<<<<
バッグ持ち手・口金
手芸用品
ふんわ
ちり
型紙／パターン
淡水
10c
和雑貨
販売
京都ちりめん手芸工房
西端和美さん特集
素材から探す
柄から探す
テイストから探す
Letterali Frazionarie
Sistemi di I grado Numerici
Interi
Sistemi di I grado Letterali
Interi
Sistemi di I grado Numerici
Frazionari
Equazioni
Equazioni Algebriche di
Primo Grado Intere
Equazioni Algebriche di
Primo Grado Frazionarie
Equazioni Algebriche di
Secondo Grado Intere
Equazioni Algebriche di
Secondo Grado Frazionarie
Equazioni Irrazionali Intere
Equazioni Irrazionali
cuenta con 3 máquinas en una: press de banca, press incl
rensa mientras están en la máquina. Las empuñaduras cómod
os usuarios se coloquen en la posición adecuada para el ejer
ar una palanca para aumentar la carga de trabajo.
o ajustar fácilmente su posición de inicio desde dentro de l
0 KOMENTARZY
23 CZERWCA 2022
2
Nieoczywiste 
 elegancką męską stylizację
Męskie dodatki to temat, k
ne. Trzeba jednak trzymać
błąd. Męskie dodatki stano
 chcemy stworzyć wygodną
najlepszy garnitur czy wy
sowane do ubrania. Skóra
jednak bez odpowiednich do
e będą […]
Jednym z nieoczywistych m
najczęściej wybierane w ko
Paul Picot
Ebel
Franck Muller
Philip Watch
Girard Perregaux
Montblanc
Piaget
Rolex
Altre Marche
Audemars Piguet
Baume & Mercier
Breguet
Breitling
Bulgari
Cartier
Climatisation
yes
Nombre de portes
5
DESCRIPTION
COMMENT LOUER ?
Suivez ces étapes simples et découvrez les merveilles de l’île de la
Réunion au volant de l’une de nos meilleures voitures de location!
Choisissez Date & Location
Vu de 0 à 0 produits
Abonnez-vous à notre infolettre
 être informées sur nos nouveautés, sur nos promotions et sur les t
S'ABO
>>>>
<<<<
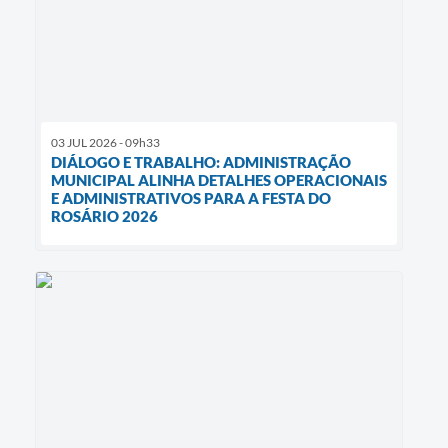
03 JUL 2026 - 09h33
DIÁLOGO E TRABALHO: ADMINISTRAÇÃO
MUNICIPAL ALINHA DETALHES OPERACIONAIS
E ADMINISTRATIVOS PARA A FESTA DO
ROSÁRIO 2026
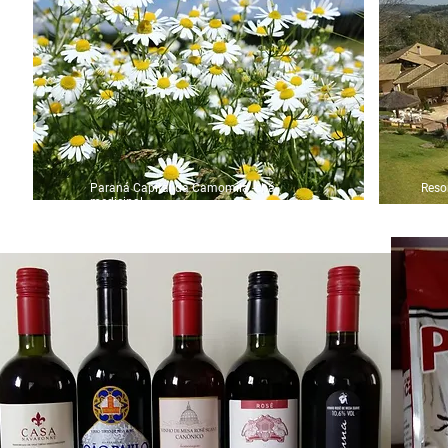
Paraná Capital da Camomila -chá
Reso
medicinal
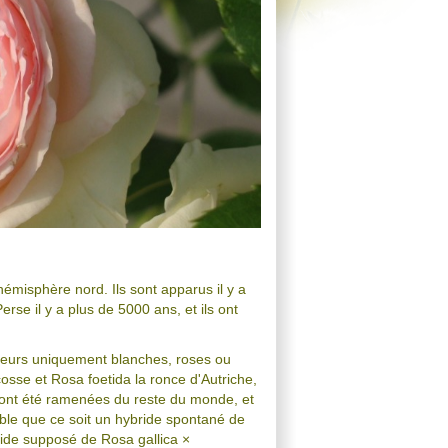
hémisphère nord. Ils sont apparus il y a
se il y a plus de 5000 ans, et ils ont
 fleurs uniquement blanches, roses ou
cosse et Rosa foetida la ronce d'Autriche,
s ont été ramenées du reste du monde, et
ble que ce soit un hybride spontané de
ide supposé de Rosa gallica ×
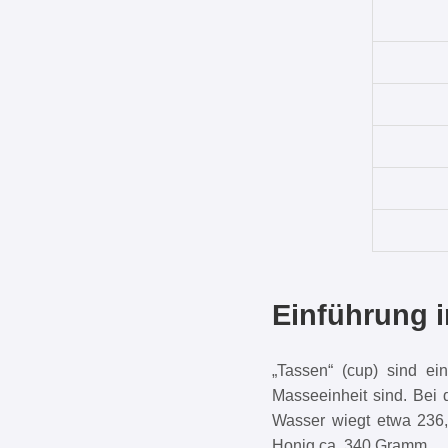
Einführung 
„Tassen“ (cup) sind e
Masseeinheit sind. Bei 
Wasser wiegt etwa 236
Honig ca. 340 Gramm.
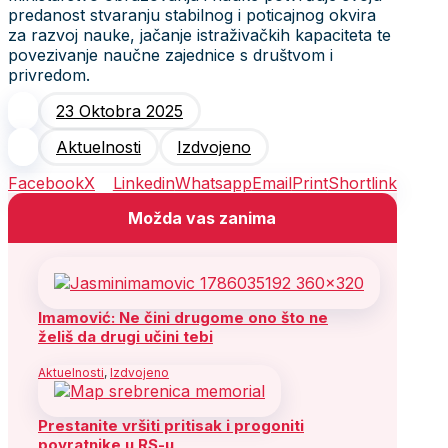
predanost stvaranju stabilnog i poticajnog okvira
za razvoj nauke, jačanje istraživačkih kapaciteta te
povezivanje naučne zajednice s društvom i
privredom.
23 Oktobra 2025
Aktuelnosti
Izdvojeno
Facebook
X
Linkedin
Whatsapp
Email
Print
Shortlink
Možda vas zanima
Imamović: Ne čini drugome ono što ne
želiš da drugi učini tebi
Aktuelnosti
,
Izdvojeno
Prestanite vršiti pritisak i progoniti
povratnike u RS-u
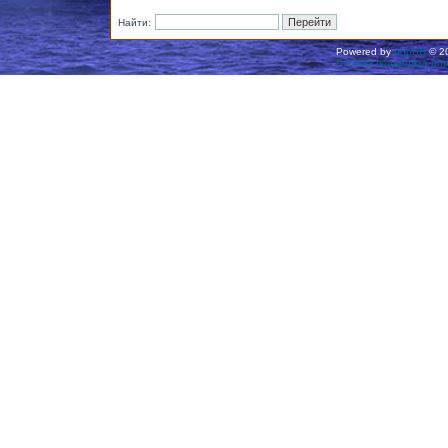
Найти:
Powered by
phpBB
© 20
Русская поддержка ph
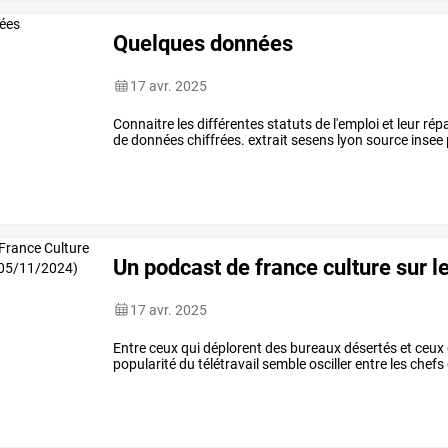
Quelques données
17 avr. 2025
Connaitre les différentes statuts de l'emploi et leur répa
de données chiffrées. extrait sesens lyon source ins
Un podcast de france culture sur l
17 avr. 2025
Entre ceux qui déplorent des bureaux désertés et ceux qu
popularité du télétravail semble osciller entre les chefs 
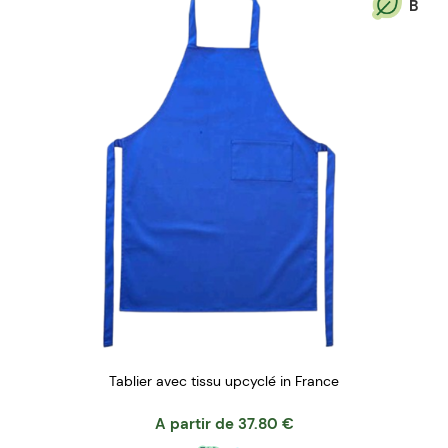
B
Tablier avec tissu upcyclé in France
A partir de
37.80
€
>>>>
• [Task requirements]: Your answer should consist of each line above in which "Intere" appears.

• [Result of this exercise]:
Primo Grado Intere
Secondo Grado Intere
Equazioni Irrazionali Intere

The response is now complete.